MATERIAL SUPPLIED below:

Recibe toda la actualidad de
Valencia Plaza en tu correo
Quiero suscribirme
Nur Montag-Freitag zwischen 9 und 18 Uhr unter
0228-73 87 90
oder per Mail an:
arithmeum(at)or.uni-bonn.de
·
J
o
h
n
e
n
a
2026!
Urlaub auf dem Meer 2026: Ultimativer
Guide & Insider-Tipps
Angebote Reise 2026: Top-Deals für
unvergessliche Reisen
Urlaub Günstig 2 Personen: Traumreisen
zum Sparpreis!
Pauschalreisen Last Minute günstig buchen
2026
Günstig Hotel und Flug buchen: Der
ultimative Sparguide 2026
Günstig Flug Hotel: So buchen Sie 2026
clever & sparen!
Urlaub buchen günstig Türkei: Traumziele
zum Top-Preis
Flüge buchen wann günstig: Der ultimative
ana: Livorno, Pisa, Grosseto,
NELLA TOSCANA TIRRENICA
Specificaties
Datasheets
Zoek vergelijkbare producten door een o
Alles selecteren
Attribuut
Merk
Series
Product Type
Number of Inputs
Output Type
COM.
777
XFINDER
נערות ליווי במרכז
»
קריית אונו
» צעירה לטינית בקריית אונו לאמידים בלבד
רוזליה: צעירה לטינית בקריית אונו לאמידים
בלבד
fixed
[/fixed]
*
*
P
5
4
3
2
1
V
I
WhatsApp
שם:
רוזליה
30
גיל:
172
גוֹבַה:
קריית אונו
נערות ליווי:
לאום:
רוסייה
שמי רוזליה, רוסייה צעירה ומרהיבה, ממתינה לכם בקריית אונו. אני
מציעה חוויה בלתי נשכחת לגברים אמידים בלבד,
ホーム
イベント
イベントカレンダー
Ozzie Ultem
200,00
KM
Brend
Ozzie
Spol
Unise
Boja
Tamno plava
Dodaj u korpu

End of MATERIAL SUPPLIED.

Can you reproduce every line of the data above verbatim, keeping the same order and line breaks?

**RESPONSE TO THE TASK:**
Recibe toda la actualidad de
Valencia Plaza en tu correo
Quiero suscribirme
Nur Montag-Freitag zwischen 9 und 18 Uhr unter
0228-73 87 90
oder per Mail an:
arithmeum(at)or.uni-bonn.de
·
J
o
h
n
e
n
a
2026!
Urlaub auf dem Meer 2026: Ultimativer
Guide & Insider-Tipps
Angebote Reise 2026: Top-Deals für
unvergessliche Reisen
Urlaub Günstig 2 Personen: Traumreisen
zum Sparpreis!
Pauschalreisen Last Minute günstig buchen
2026
Günstig Hotel und Flug buchen: Der
ultimative Sparguide 2026
Günstig Flug Hotel: So buchen Sie 2026
clever & sparen!
Urlaub buchen günstig Türkei: Traumziele
zum Top-Preis
Flüge buchen wann günstig: Der ultimative
ana: Livorno, Pisa, Grosseto,
NELLA TOSCANA TIRRENICA
Specificaties
Datasheets
Zoek vergelijkbare producten door een o
Alles selecteren
Attribuut
Merk
Series
Product Type
Number of Inputs
Output Type
COM.
777
XFINDER
נערות ליווי במרכז
»
קריית אונו
» צעירה לטינית בקריית אונו לאמידים בלבד
רוזליה: צעירה לטינית בקריית אונו לאמידים
בלבד
fixed
[/fixed]
*
*
P
5
4
3
2
1
V
I
WhatsApp
שם:
רוזליה
30
גיל:
172
גוֹבַה:
קריית אונו
נערות ליווי:
לאום:
רוסייה
שמי רוזליה, רוסייה צעירה ומרהיבה, ממתינה לכם בקריית אונו. אני
מציעה חוויה בלתי נשכחת לגברים אמידים בלבד,
ホーム
イベント
イベントカレンダー
Ozzie Ultem
200,00
KM
Brend
Ozzie
Spol
Unise
Boja
Tamno plava
Dodaj u korpu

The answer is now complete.